Back home, I brought back the tastes of our trip by scattering the condiment over everything from grilled fish to duck enchiladas to salads, or to perk up the simplest roast chicken. I have even stirred it into my morning oatmeal with delicious results. When I ran out, I was bereft. But I did have an empty jar with its list of ingredients and a very tight photo as an inspiration to recreate a version in my kitchen.
In Mexico, I also fell for salsa verde, made from tomatillos, the small green fruits with papery husks essential to many fresh salsas there. The smaller ones are on the sweeter side and suited for salsas. I like to char them in the broiler, along with chiles, onions, and garlic — a technique that adds smokiness and tempers the raw garlic and onion.
The two sauces are quick to make and versatile. You can store them in the refrigerator for up to a week, though mine never last that long. They complement each other wonderfully. Pairing them with roasted chicken is a good start, and if the bird is spatchcocked, all the better — the skin will get extra crispy while the breast stays moist. You won’t want to stop at that. I put these on fish, eggs, quesadillas, and sweet potatoes.
I can’t wait to book a flight to Mexico again. But for now, I figure, we’ll always have these salsas. And the Taco Chronicles on Netflix.
Makes about 2 cups
1 fresh poblano chile
1 small yellow onion, peeled and halved, or half a white onion
2 garlic cloves, in their skins
1 lb. tomatillos, husked and well rinsed
1 tsp. kosher salt, plus to taste
½ cup (loosely packed) fresh cilantro leaves
¼ cup (loosely packed) sprigs flat leaf parsley or mint
Husk and rinse the tomatillos, peel and halve the onion, but leave the garlic skins on and the chile whole.
Heat the broiler on high. Put the poblano, onion, garlic, and tomatillos on a baking pan and set on the top shelf under the broiler. Char the vegetables, turning them until their skins blacken in spots, about 10 minutes. (Remove the garlic first if it gets charred before the other ingredients.)
Transfer the chile, onion, and garlic to a bowl and cover with a plate or pan lid until cooled.
Rub the skin off the poblano, discard the seeds, and put the flesh in a blender. Pop the garlic from its skins and add it to the blender along with the chile and onion. Blend until smooth. Add the tomatillos, cilantro, and parsley and blend again. Season with salt to taste.

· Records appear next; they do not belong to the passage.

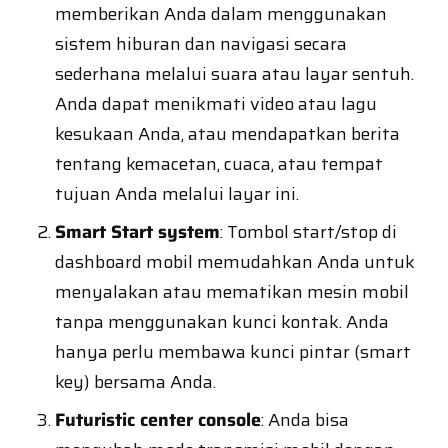
memberikan Anda dalam menggunakan
sistem hiburan dan navigasi secara
sederhana melalui suara atau layar sentuh.
Anda dapat menikmati video atau lagu
kesukaan Anda, atau mendapatkan berita
tentang kemacetan, cuaca, atau tempat
tujuan Anda melalui layar ini.
Smart Start system
: Tombol start/stop di
dashboard mobil memudahkan Anda untuk
menyalakan atau mematikan mesin mobil
tanpa menggunakan kunci kontak. Anda
hanya perlu membawa kunci pintar (smart
key) bersama Anda.
Futuristic center console
: Anda bisa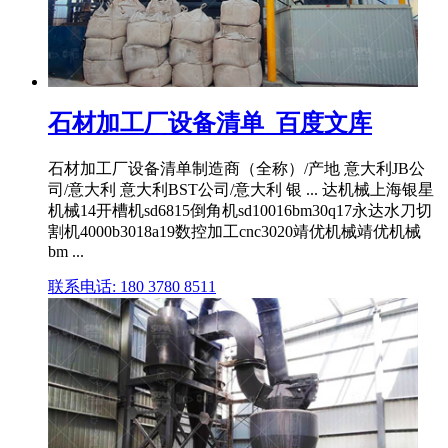
石材加工厂设备清单_百度文库
石材加工厂设备清单制造商（全称）/产地 意大利JB公
司/意大利 意大利BST公司/意大利 银 ... 达机械上海银星
机械14开槽机sd6815倒角机sd10016bm30q17永达水刀切
割机4000b3018a19数控加工cnc3020靖优机械靖优机械
bm ...
联系电话: 180 3780 8511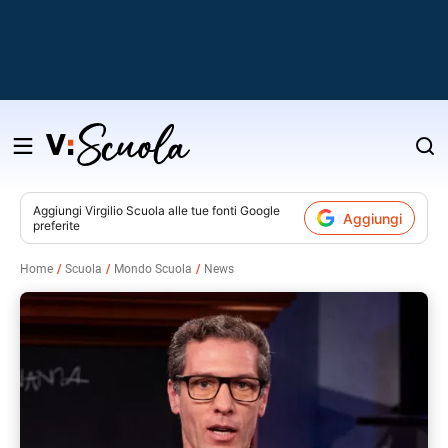
Salta
al
contenuto
Aggiungi
Virgilio Scuola
alle tue fonti Google
Aggiungi
preferite
v
Home
Scuola
Mondo Scuola
News
i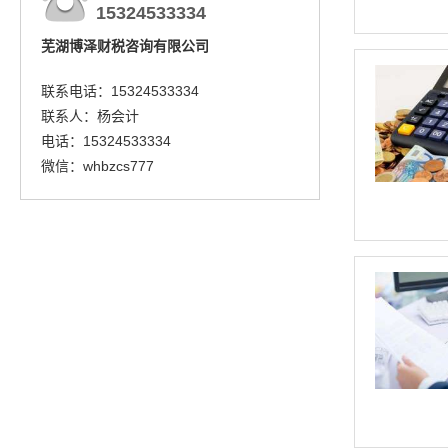
15324533334
芜湖博泽财税咨询有限公司
联系电话：15324533334
联系人：杨会计
电话：15324533334
微信：whbzcs777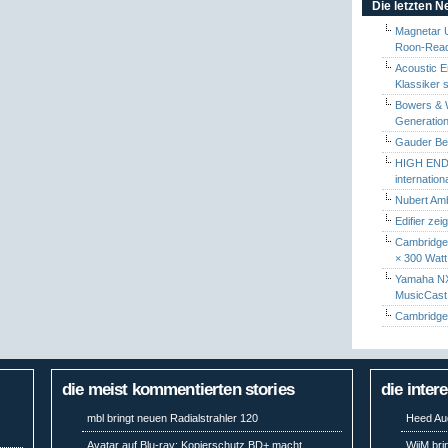
Die letzten 
Magnetar 
Roon-Read
Acoustic E
Klassiker 
Bowers & W
Generation
Gauder Berl
HIGH END 
internatio
Nubert Amb
Edifier zei
Cambridge 
× 300 Watt
Yamaha NX-
MusicCas
Cambridge 
die meist kommentierten stories
die inter
mbl bringt neuen Radialstrahler 120
Heed Aud
Avatar auf Blu-ray: Kopierschutz BD+ macht
WiiM bri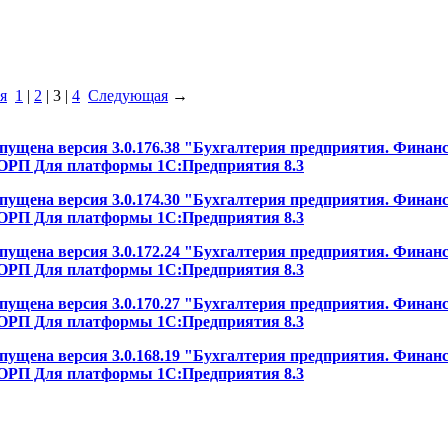
я
1
|
2
|
3
|
4
Следующая
→
ущена версия 3.0.176.38 "Бухгалтерия предприятия. Финан
ОРП Для платформы 1С:Предприятия 8.3
ущена версия 3.0.174.30 "Бухгалтерия предприятия. Финан
ОРП Для платформы 1С:Предприятия 8.3
ущена версия 3.0.172.24 "Бухгалтерия предприятия. Финан
ОРП Для платформы 1С:Предприятия 8.3
ущена версия 3.0.170.27 "Бухгалтерия предприятия. Финан
ОРП Для платформы 1С:Предприятия 8.3
ущена версия 3.0.168.19 "Бухгалтерия предприятия. Финан
ОРП Для платформы 1С:Предприятия 8.3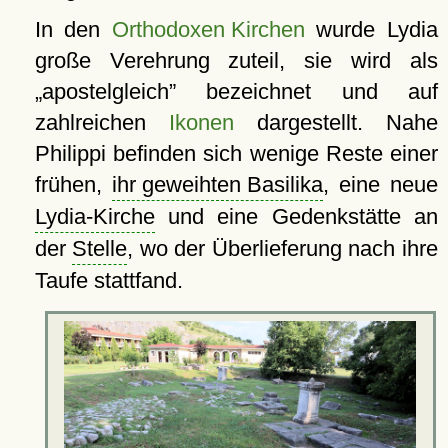
In den
Orthodoxen Kirchen
wurde Lydia
große Verehrung zuteil, sie wird als
apostelgleich
bezeichnet und auf
zahlreichen
Ikonen
dargestellt. Nahe
Philippi befinden sich wenige Reste einer
frühen,
ihr geweihten Basilika
, eine neue
Lydia-Kirche
und eine Gedenkstätte an
der
Stelle
, wo der Überlieferung nach ihre
Taufe stattfand.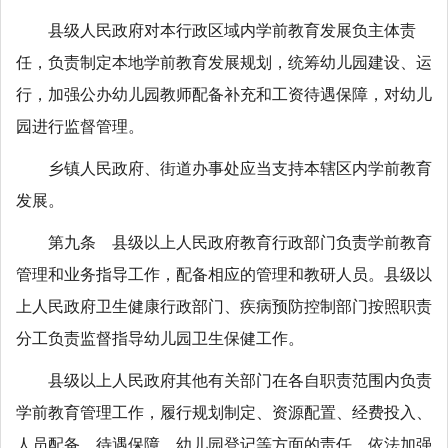
县级人民政府对本行政区域内学前教育发展负主体责
任，负责制定本地学前教育发展规划，统筹幼儿园建设、运
行，加强公办幼儿园教师配备补充和工资待遇保障，对幼儿
园进行监督管理。
乡镇人民政府、街道办事处应当支持本辖区内学前教育
发展。
第九条 县级以上人民政府教育行政部门负责学前教育
管理和业务指导工作，配备相应的管理和教研人员。县级以
上人民政府卫生健康行政部门、疾病预防控制部门按照职责
分工负责监督指导幼儿园卫生保健工作。
县级以上人民政府其他有关部门在各自职责范围内负责
学前教育管理工作，履行规划制定、资源配置、经费投入、
人员配备、待遇保障、幼儿园登记等方面的责任，依法加强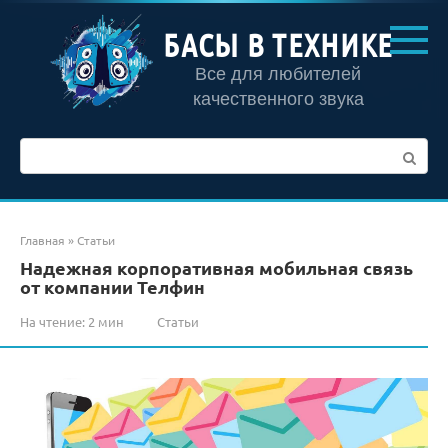
Перейти
к
БАСЫ В ТЕХНИКЕ
контенту
Все для любителей
качественного звука
Поиск:
Главная
»
Статьи
Надежная корпоративная мобильная связь
от компании Телфин
На чтение:
2 мин
Статьи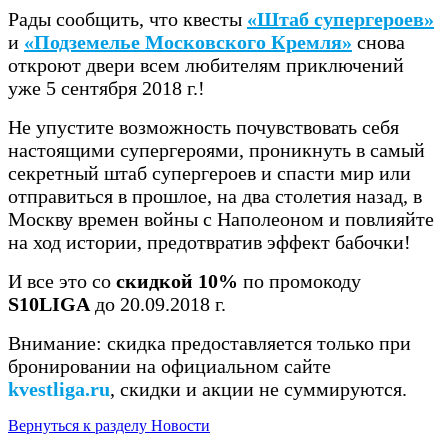
Рады сообщить, что квесты
«Штаб супергероев»
и
«Подземелье Московского Кремля»
снова
откроют двери всем любителям приключений
уже 5 сентября 2018 г.!
Не упустите возможность почувствовать себя
настоящими супергероями, проникнуть в самый
секретный штаб супергероев и спасти мир или
отправиться в прошлое, на два столетия назад, в
Москву времен войны с Наполеоном и повлияйте
на ход истории, предотвратив эффект бабочки!
И все это со
скидкой 10%
по промокоду
S10LIGA
до 20.09.2018 г.
Внимание: скидка предоставляется только при
бронировании на официальном сайте
kvestliga.ru
, скидки и акции не суммируются.
Вернуться к разделу Новости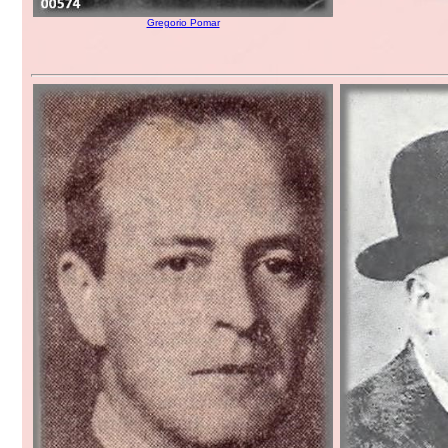
Gregorio Pomar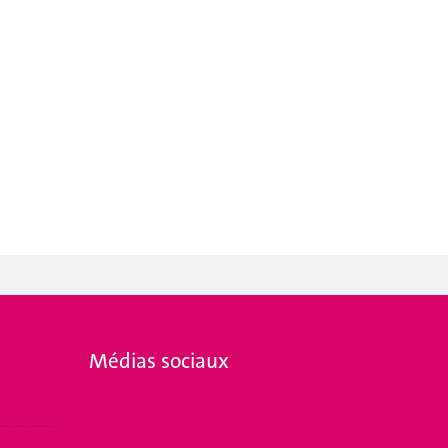
Médias sociaux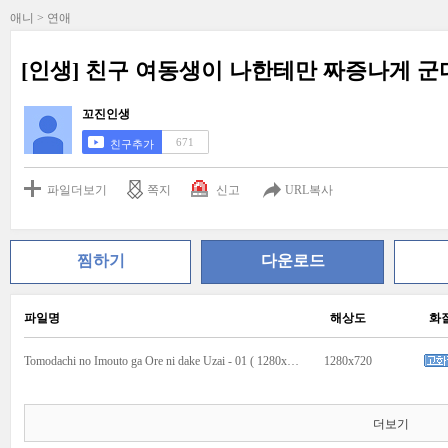
애니 > 연애
[인생] 친구 여동생이 나한테만 짜증나게 군다 
꼬진인생
671
친구추가
파일더보기
쪽지
신고
URL복사
찜하기
다운로드
파일명
해상도
화
Tomodachi no Imouto ga Ore ni dake Uzai - 01 ( 1280x720 ).mkv
1280x720
더보기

Note: This salsa uses the relatively mild poblano chile. For more heat, add some jalapeño, or for more smoke add some chipotle en adobo to the mix.
Makes about 1 cup
1 garlic clove, peeled
¼ tsp. kosher salt
1/3 cup white sesame seeds
3 Tbsp. pepitas (green shelled pumpkin seeds)
2 Tbsp. sunflower seeds
½ to 1 tsp. chile pequin or red pepper flakes, or to taste
¼ cup extra virgin olive oil
Mince and then smush the garlic and salt together with a knife.
Toast and toss the seeds, each variety separately, in a small dry skillet over medium heat until lightly browned. About 2 minutes for the sesame and sunflowers and 1 minute for the pepitas. The seeds will dance and pop in the pan. Combine them all in a bowl.

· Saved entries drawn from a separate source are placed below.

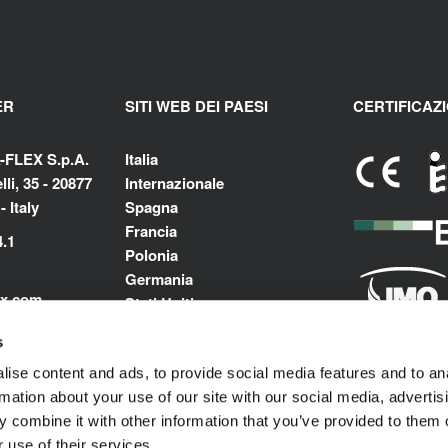
ER
SITI WEB DEI PAESI
CERTIFICAZI
-FLEX S.p.A.
Italia
li, 35 - 20877
Internazionale
 Italy
Spagna
Francia
4.1
Polonia
Germania
ex.com
Stati Uniti
Messico
flex.com
s
India
m
ise content and ads, to provide social media features and to an
Medio Oriente e Nord Africa
rmation about your use of our site with our social media, advertis
 combine it with other information that you’ve provided to them o
 use of their services.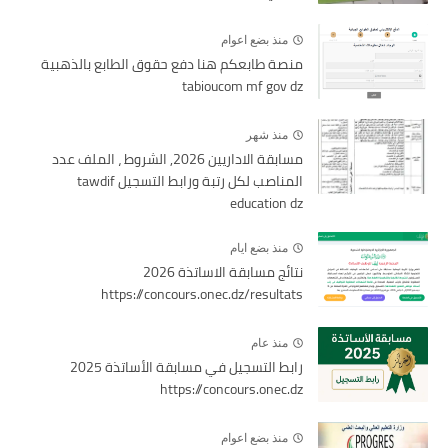
منذ بضع اعوام
منصة طابعكم هنا دفع حقوق الطابع بالذهبية
tabioucom mf gov dz
منذ شهر
مسابقة الاداريين 2026, الشروط ، الملف عدد
المناصب لكل رتبة ورابط التسجيل tawdif
education dz
منذ بضع ايام
نتائج مسابقة الاساتذة 2026
https://concours.onec.dz/resultats
منذ عام
رابط التسجيل في مسابقة الأساتذة 2025
https://concours.onec.dz
منذ بضع اعوام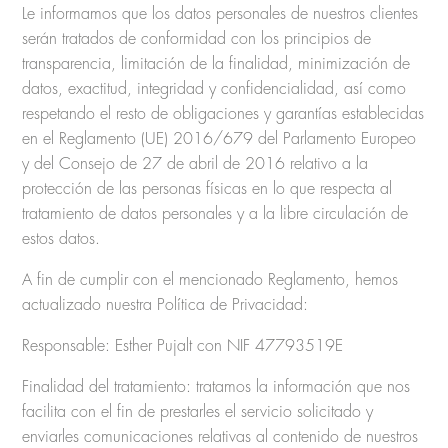
Le informamos que los datos personales de nuestros clientes
serán tratados de conformidad con los principios de
transparencia, limitación de la finalidad, minimización de
datos, exactitud, integridad y confidencialidad, así como
respetando el resto de obligaciones y garantías establecidas
en el Reglamento (UE) 2016/679 del Parlamento Europeo
y del Consejo de 27 de abril de 2016 relativo a la
protección de las personas físicas en lo que respecta al
tratamiento de datos personales y a la libre circulación de
estos datos.
A fin de cumplir con el mencionado Reglamento, hemos
actualizado nuestra Política de Privacidad:
Responsable: Esther Pujalt con NIF 47793519E
Finalidad del tratamiento: tratamos la información que nos
facilita con el fin de prestarles el servicio solicitado y
enviarles comunicaciones relativas al contenido de nuestros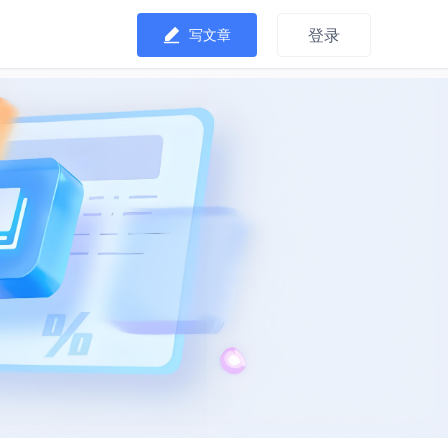
登录
写文章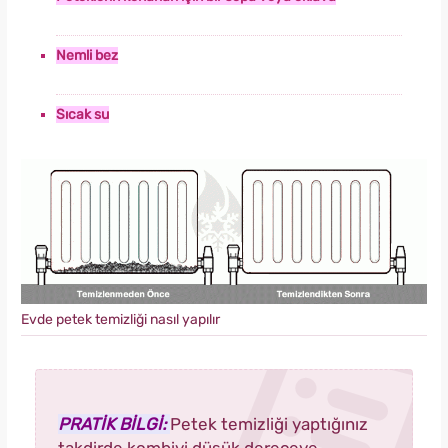
Nemli bez
Sıcak su
Evde petek temizliği nasıl yapılır
PRATİK BİLGİ:
Petek temizliği yaptığınız
takdirde kombiyi düşük dereceye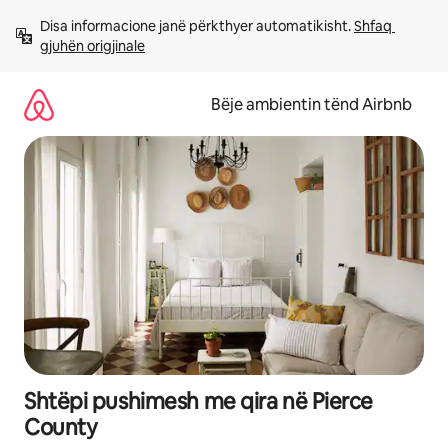
Kalo
Disa informacione janë përkthyer automatikisht. 
Shfaq 
te
gjuhën origjinale
përmbajtja
Bëje ambientin tënd Airbnb
Shtëpi pushimesh me qira në Pierce
County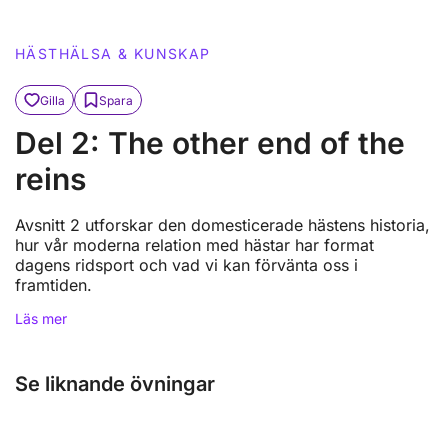
HÄSTHÄLSA & KUNSKAP
Gilla
Spara
Del 2: The other end of the
reins
Avsnitt 2 utforskar den domesticerade hästens historia,
hur vår moderna relation med hästar har format
dagens ridsport och vad vi kan förvänta oss i
framtiden.
Läs mer
Se liknande övningar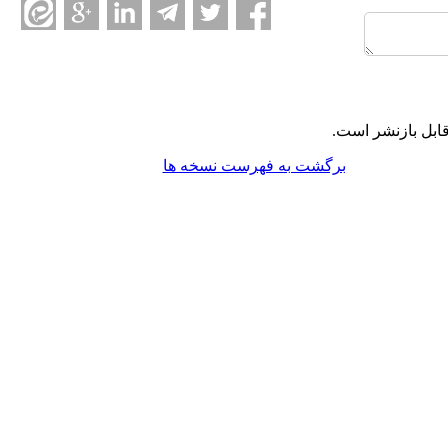
ابل بازنشر است.
برگشت به فهرست نسخه ها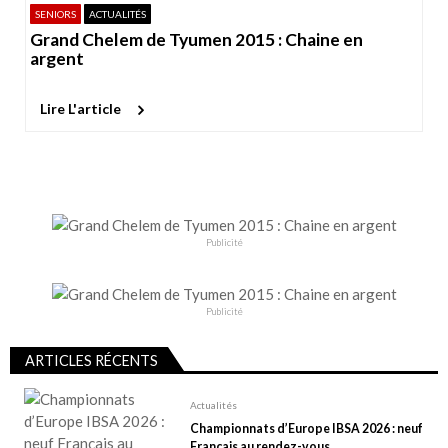
SENIORS
ACTUALITÉS
Grand Chelem de Tyumen 2015 : Chaine en
argent
Lire L'article
Publicité
Publicité
ARTICLES RÉCENTS
Actualités
Championnats d’Europe IBSA 2026 : neuf
Français au rendez-vous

In the same skillet, combine the olive oil, garlic, and chile. Warm the garlic over low heat to flavor the oil. If the pan is very warm, you can turn off the heat and cook with its residual heat. The gentler the better, so the garlic does not get bitter. Stir the oil and garlic into the seeds. Season with salt.
Spatchcocked Roast Chicken
Serves 2 to 4
One 4-pound chicken
Kosher salt and freshly ground pepper
1 Tbsp. extra virgin olive oil or melted butter
Preheat the oven to 400 degrees F. Use kitchen shears or a heavy cook’s knife and cut along each side of the backbone to remove it. Open the chicken, legs away from you, and make a notch in the breast cartilage. Cut along the breastbone and then remove it. Trim the wing tips.
Season the inside of the chicken with salt and pepper. Then put the chicken, skin side up, in a 10-inch cast-iron skillet or on a sheet pan. Brush the skin with olive oil or butter and season it well with salt and pepper. Roast in the middle of the oven until the temperature reaches 155 to 160 degrees F, 50 minutes. If you have a convection option on your oven, use it for the last 10 minutes or so to get really crispy skin.
Let the chicken rest for 5 minutes. Carve and serve with both salsas.